The end of a relationship is always difficult. Whether a breakup or a divorce, a separation is an emotional, stressful and nerve-wracking time of your life. Your mind is plagued with a thousand worries.
What went wrong? Was it my fault? Will the kids be okay? Will I find love again? A thousand worries except money. However, this needs to be a priority.
For most people, worrying about finances when their marriage is falling apart sounds neither possible nor right. “Can’t the money matters wait until the final separation?” Yes, they can. However, it is best not to delay it that long, start financial planning as soon as possible.
This will ensure that your tough time does not take a toll on finances, or your finances do not contribute to making an already stressful time, more difficult. With timely financial planning, you can take control of your day-to-day spending, income, debts and overall expenses. This will not only smooth the divorce or separation process, but minimize the sting of the nasty process as well. It will also safeguard the financial independence and stability of you and those who depend on you.

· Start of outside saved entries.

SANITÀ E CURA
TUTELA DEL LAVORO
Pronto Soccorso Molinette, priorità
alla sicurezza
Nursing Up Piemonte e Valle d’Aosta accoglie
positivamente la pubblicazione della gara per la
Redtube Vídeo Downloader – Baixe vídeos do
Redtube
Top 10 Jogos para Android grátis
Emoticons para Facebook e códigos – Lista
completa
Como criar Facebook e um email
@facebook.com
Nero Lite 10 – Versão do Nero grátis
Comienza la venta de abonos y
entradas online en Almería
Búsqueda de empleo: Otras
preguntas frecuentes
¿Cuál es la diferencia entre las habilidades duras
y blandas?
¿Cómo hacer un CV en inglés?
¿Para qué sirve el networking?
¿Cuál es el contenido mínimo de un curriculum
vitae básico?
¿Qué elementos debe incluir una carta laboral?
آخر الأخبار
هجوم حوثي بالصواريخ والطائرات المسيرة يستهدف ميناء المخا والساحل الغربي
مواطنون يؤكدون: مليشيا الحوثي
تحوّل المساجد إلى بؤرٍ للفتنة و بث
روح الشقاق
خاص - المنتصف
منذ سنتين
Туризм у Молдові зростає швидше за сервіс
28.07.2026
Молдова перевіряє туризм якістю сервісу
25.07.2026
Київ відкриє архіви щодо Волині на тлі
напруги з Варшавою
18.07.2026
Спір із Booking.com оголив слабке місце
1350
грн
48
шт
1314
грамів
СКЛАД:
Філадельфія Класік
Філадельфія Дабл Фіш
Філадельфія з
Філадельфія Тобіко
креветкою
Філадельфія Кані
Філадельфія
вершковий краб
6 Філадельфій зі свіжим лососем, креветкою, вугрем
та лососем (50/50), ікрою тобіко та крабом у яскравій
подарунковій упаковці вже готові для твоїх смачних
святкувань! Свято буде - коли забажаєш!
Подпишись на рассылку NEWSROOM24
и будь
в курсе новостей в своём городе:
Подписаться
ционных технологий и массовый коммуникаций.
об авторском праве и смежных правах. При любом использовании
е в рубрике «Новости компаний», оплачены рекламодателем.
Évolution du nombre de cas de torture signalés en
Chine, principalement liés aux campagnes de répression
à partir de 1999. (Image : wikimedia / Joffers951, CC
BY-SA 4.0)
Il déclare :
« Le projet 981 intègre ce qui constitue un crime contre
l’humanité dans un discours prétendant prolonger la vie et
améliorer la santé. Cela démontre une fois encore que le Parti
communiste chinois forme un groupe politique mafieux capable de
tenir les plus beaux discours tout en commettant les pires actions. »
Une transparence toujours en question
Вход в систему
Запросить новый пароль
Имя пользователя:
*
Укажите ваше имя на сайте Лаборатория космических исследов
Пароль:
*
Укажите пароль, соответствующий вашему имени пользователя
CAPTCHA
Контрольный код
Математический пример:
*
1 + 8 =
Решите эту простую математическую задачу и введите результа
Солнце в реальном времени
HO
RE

5-step financial planning for divorce and separation
Reorganization is a good place to start
Revisit your financial plans as a couple and take note of the joint accounts or co-owned properties and other financial assets you shared. Freeze such accounts and separate the property. You can talk to a lawyer for help on this matter. Change passwords and pin numbers associated with personal accounts because chances are, you may have shared the information with your spouse. Open new bank account with sole ownership rights, if need be. Do this even if the two of you are just separating and there is a possibility or hope of reconciliation.
Manage your debts
If it is a separation, the two of you will have to keep making payments on joint debts, such as mortgage on a co-owned property, or credit card debts on joint bank accounts and so on. Apart from dutifully handling your part of the debt, also check that your spouse is handling their part well. You can conduct monthly credit checks to ensure bills are getting paid, and debt repayments are being made regularly. This will also help you ensure you are not paying for their spending sprees.
Sort the property
Start with the one you are currently residing in. If it is a rental, you may want to revisit the rental agreement and decide accordingly. If it is a property you owned, either alone or with your partner, talk to your lawyer about your state’s policy of dividing homes and other assets between separating or divorcing couples. Make a list of paperwork that will be required and get your papers in order.
Sort daily finances
Figure out if the divorce or separation will cause a change in the household income. Work out the finances to see how this change will affect you. Things to consider in this regard include, power and phone bills, insurance policies (include life insurance, health and home insurance, property and car insurance), credit card bills, store card bills, tax records, bank statements, investment records and other financial commitments that affect your daily and monthly finances. Create a journal to note down your daily expenses, monthly income and see how much savings you can make per month. Remember to include increased overhead costs because expenses will soar after the split.
Plan for the future
And finally, begin planning for the future. You want to think long-term and plan for buying a new property, saving for kids’ education and creating or updating a will. Speak to your lawyer about making new financial investments, purchase new policies and the like. The idea of this planning is to know and use efficient methods of saving up for the future.